> _What you have to do_
As you look over the data below, please find each line where the word "index" appears, then copy it.

Pose estimation data:

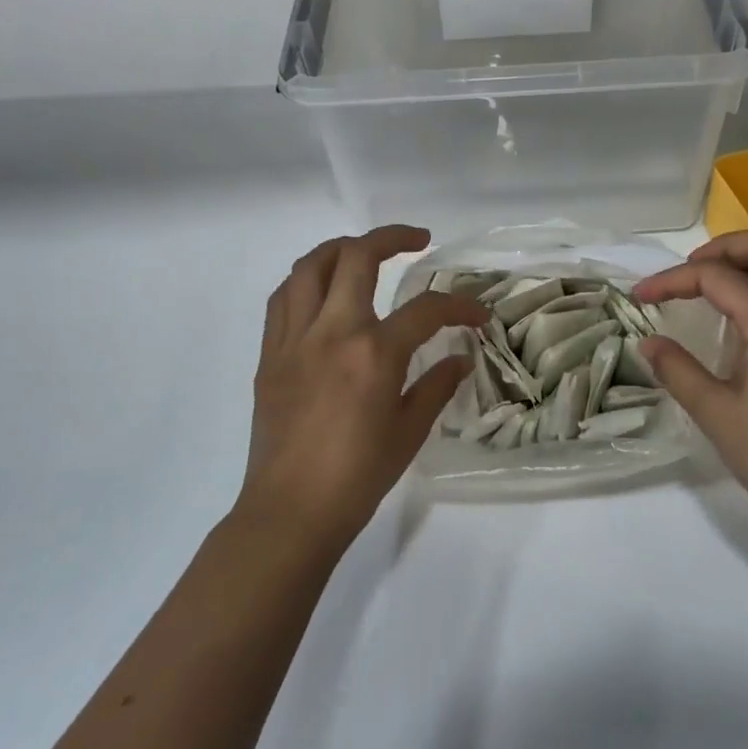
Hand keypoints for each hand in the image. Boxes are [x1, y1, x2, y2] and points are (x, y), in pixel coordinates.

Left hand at [238, 226, 485, 553]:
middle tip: (417, 240)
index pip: (426, 310)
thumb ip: (437, 386)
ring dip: (342, 248)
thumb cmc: (358, 476)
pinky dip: (306, 280)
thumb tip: (459, 360)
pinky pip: (283, 299)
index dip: (460, 306)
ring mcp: (295, 339)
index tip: (477, 315)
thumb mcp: (409, 431)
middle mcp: (332, 331)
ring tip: (364, 252)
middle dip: (392, 237)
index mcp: (374, 353)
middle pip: (358, 257)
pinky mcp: (270, 354)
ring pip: (310, 266)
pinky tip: (322, 289)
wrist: (291, 511)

> _Output for this exercise_
index pip: (426, 310)
index dip: (460, 306)
index tip: (477, 315)
index mcp: (374, 353)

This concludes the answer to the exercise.